None of this is to pretend Alpine doesn’t have options. If the form stalls or the errors stack up, they could yet take a late-season look at another youngster, with Paul Aron often whispered as the next in line. But that’s a contingency, not the plan. The plan is to let Colapinto keep climbing.

It’s worth remembering how we got here. The Williams cameo set expectations on fire, not least because it came free of pressure. Colapinto arrived with low noise and left with big headlines and even bigger links—at one point Red Bull included. Hype can be a cruel mistress. Briatore himself admitted the team might’ve piled it on: “Maybe we put too much pressure on him… Sometimes we underestimate the human part of the driver.”

So, where are we? Somewhere between blunt realism and guarded belief. Colapinto isn’t delivering what Alpine ultimately expects from that seat—yet—but he’s shown enough growth to hold the room. If Briatore really wanted rid, history suggests he’d have done it already.

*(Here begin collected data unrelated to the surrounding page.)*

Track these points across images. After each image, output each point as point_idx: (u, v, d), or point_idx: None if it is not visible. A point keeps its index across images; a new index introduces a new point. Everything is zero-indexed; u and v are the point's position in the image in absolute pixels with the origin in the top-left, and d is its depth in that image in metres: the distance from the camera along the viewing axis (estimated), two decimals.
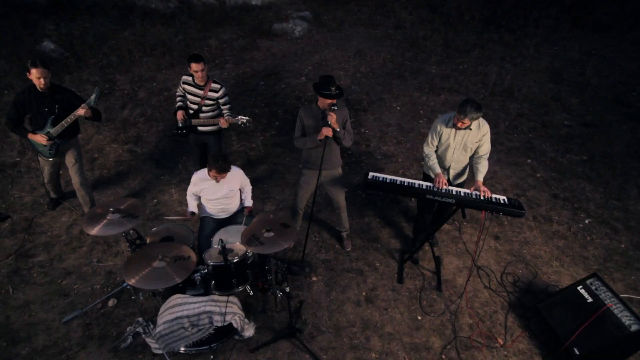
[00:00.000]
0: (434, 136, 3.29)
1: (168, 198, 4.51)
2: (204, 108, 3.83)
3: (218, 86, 3.76)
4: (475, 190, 3.14)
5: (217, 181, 3.12)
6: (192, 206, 3.25)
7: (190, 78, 3.75)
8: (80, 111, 3.36)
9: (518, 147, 5.47)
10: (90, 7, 7.26)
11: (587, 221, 4.33)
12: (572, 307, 3.01)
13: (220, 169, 2.97)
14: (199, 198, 3.33)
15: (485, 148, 3.26)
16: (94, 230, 2.71)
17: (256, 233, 2.66)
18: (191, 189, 3.25)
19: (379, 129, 5.77)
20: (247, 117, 3.61)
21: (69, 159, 3.72)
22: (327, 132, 3.07)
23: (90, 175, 4.66)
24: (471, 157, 3.39)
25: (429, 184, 3.26)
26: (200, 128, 3.94)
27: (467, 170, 3.54)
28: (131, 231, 2.88)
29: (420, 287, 3.55)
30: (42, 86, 3.27)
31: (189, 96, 3.83)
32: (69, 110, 3.44)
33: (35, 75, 3.21)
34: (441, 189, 3.17)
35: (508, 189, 4.71)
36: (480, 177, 3.21)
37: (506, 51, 7.30)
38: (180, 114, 3.87)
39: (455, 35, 7.76)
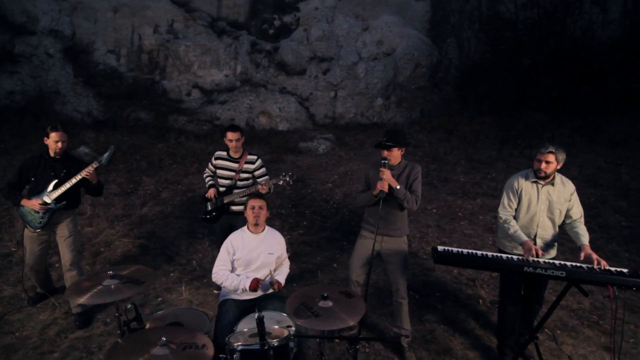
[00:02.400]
0: (512, 196, 2.77)
1: (176, 297, 3.68)
2: (238, 183, 3.47)
3: (254, 157, 3.49)
4: (586, 257, 2.42)
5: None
6: (242, 282, 2.49)
7: (224, 153, 3.52)
8: (89, 169, 3.02)
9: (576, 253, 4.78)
10: (132, 127, 7.86)
11: None
12: None
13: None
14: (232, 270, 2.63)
15: (579, 209, 2.70)
16: (82, 299, 1.96)
17: (307, 301, 1.87)
18: (223, 258, 2.56)
19: (417, 230, 5.23)
20: (289, 175, 3.22)
21: (62, 232, 3.16)
22: (381, 186, 2.66)
23: (89, 271, 3.95)
24: (560, 226, 2.79)
25: (520, 255, 2.56)
26: (233, 207, 3.48)
27: (557, 246, 2.86)
28: (129, 305, 2.09)
29: None
30: (57, 150, 3.09)
31: (220, 172, 3.52)
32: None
33: (54, 139, 3.05)
34: (539, 260, 2.44)
35: (594, 289, 3.81)
36: (585, 240, 2.53)
37: (531, 163, 7.31)
38: (211, 191, 3.51)
39: (475, 151, 7.98)
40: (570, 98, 8.56)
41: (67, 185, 3.06)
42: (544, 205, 2.71)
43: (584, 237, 2.58)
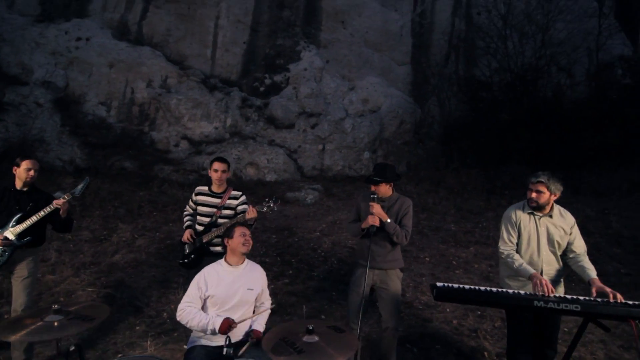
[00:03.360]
0: (511, 228, 2.61)
1: (139, 354, 3.18)
2: (219, 220, 3.20)
3: (239, 193, 3.29)
4: (598, 292, 2.21)
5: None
6: (212, 321, 2.10)
7: (205, 188, 3.31)
8: (61, 200, 2.78)
9: (584, 295, 4.51)
10: (115, 175, 7.65)
11: None
12: None
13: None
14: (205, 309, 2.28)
15: (581, 243, 2.57)
16: (16, 336, 1.60)
17: (289, 337, 1.56)
18: (192, 294, 2.22)
19: (411, 279, 4.91)
20: (273, 200, 3.02)
21: (20, 272, 2.80)
22: (372, 220, 2.58)
23: None
24: (563, 259, 2.61)
25: (527, 291, 2.33)
26: (213, 248, 3.18)
27: (563, 282, 2.64)
28: (72, 347, 1.73)
29: None
30: (28, 179, 2.85)
31: (201, 208, 3.28)
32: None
33: (26, 167, 2.83)
34: (549, 295, 2.21)
35: (607, 337, 3.50)
36: (593, 274, 2.35)
37: None
38: (187, 233, 3.23)
39: (464, 202, 7.95)
40: (549, 152, 8.86)
41: (34, 218, 2.77)
42: (545, 238, 2.55)
43: (592, 271, 2.39)
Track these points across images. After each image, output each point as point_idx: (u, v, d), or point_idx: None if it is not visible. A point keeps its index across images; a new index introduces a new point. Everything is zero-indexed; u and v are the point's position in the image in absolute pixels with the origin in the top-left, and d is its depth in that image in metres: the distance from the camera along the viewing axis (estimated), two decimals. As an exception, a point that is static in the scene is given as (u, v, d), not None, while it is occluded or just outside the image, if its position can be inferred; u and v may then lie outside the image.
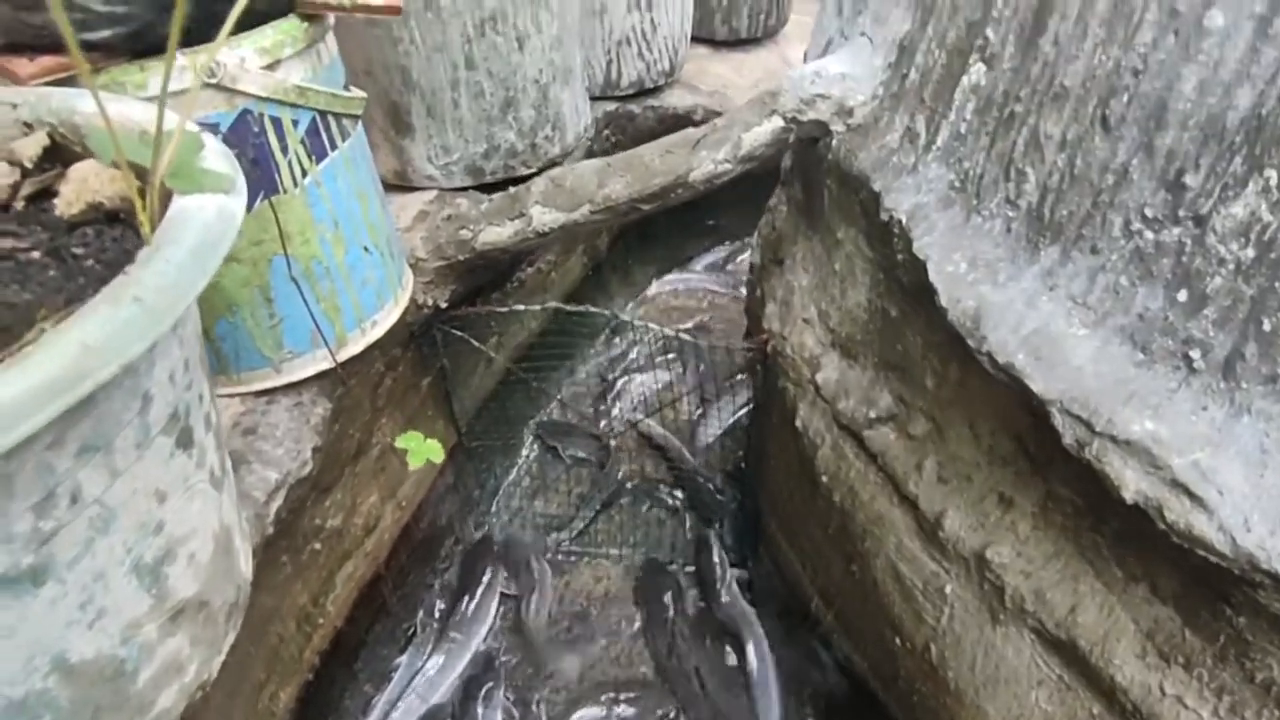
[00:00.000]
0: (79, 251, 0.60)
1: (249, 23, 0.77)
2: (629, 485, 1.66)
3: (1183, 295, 0.62)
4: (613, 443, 1.62)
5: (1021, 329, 0.68)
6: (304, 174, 0.85)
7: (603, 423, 1.75)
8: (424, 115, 1.24)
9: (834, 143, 0.94)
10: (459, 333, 1.28)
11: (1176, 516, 0.59)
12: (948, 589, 0.83)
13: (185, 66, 0.73)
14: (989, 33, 0.73)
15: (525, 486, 1.70)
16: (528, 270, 1.58)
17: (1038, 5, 0.68)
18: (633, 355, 1.91)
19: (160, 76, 0.73)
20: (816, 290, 1.03)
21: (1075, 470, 0.67)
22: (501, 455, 1.69)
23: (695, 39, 1.88)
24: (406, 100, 1.23)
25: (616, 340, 1.93)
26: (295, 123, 0.83)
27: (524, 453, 1.76)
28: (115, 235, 0.61)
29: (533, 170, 1.37)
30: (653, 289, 2.15)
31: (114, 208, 0.62)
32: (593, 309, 1.22)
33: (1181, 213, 0.61)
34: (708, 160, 0.99)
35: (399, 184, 1.33)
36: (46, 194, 0.65)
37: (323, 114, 0.85)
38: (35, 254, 0.58)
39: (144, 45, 0.71)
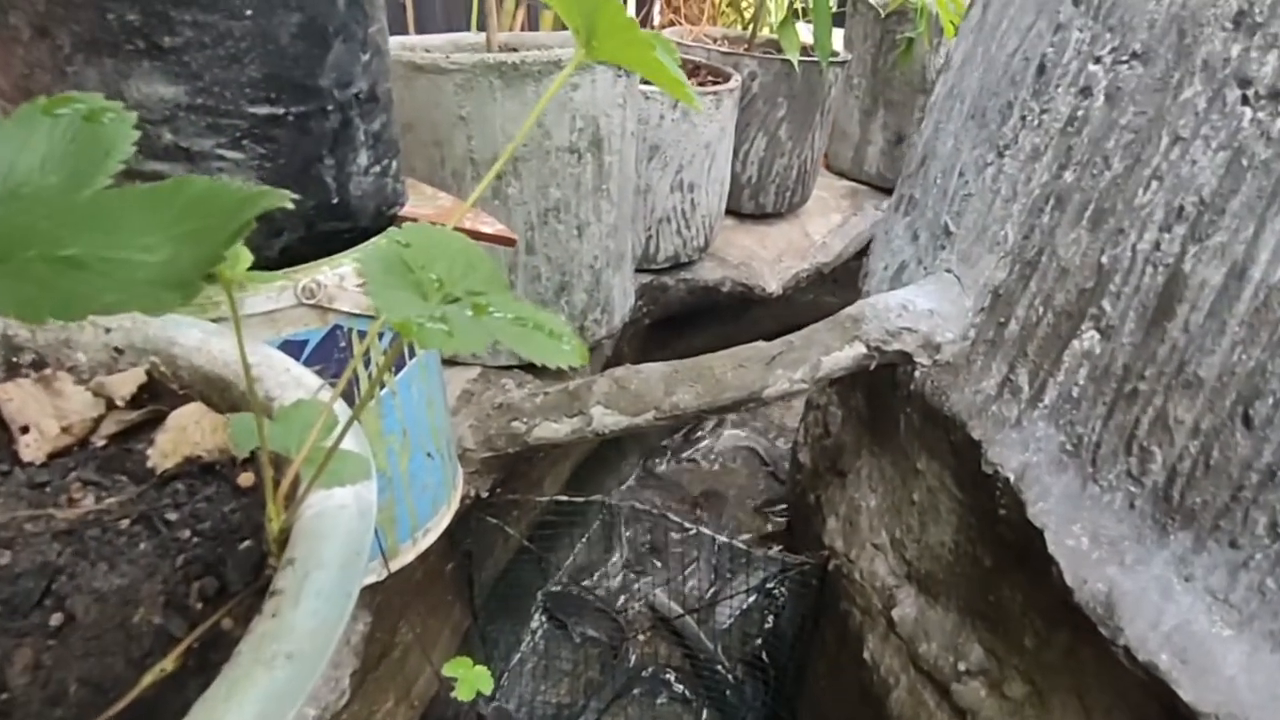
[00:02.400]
0: (172, 517, 0.54)
1: (350, 239, 0.74)
2: (643, 673, 1.56)
3: (1341, 610, 0.59)
4: (640, 638, 1.53)
5: (1161, 624, 0.64)
6: (381, 385, 0.81)
7: (617, 604, 1.66)
8: (477, 295, 1.22)
9: (917, 374, 0.92)
10: (493, 520, 1.22)
11: None
12: None
13: (285, 286, 0.70)
14: (1105, 304, 0.73)
15: (531, 668, 1.59)
16: (553, 439, 1.53)
17: (1163, 289, 0.69)
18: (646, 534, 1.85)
19: (260, 294, 0.70)
20: (888, 515, 0.99)
21: (1217, 779, 0.62)
22: (510, 633, 1.59)
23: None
24: (461, 280, 1.21)
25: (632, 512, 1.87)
26: (380, 335, 0.79)
27: (532, 626, 1.66)
28: (210, 494, 0.56)
29: (579, 351, 1.35)
30: (665, 450, 2.12)
31: (210, 460, 0.57)
32: (639, 505, 1.17)
33: (1339, 526, 0.59)
34: (784, 379, 0.97)
35: (443, 360, 1.29)
36: (133, 431, 0.60)
37: (406, 324, 0.82)
38: (124, 521, 0.52)
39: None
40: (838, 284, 2.35)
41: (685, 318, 1.97)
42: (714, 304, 1.94)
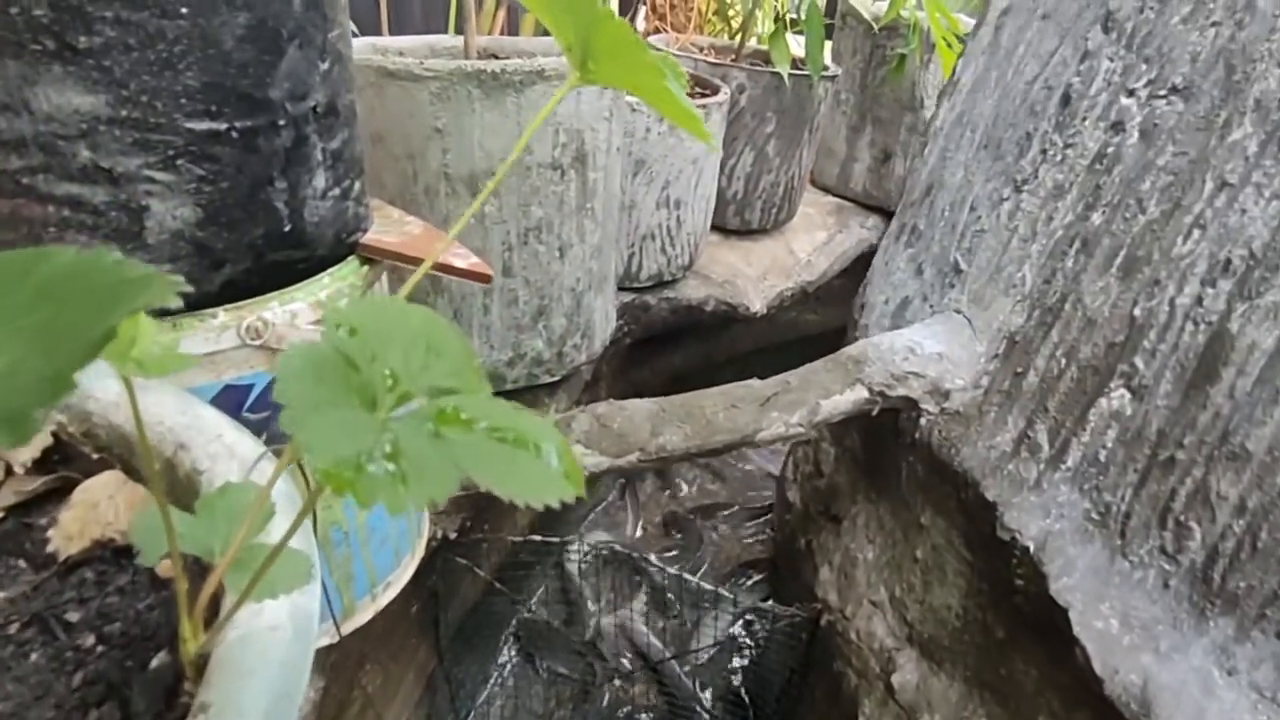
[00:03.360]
0: (74, 618, 0.45)
1: (305, 270, 0.66)
2: (619, 714, 1.48)
3: (1406, 718, 0.53)
4: (616, 682, 1.45)
5: (1203, 725, 0.58)
6: (338, 431, 0.72)
7: (590, 625, 1.58)
8: (449, 319, 1.14)
9: (923, 421, 0.86)
10: (463, 560, 1.13)
11: None
12: None
13: (227, 325, 0.61)
14: (1138, 361, 0.67)
15: (500, 707, 1.50)
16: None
17: (1205, 349, 0.63)
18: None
19: (197, 334, 0.61)
20: (888, 569, 0.93)
21: None
22: (477, 673, 1.50)
23: (707, 227, 1.85)
24: (431, 302, 1.12)
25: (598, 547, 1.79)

There’s a version of this story we’ve seen before: young driver takes the hits, finds a rhythm once the calendar loops, and uses a regulation reset to reset his own game. Alpine, a team desperate for clear direction, could do with that kind of arc. Gasly is the reference. Colapinto’s job is to make the gap boringly small, week after week.

He knows it. Briatore knows it. And for now, that’s enough to keep the door open to 2026.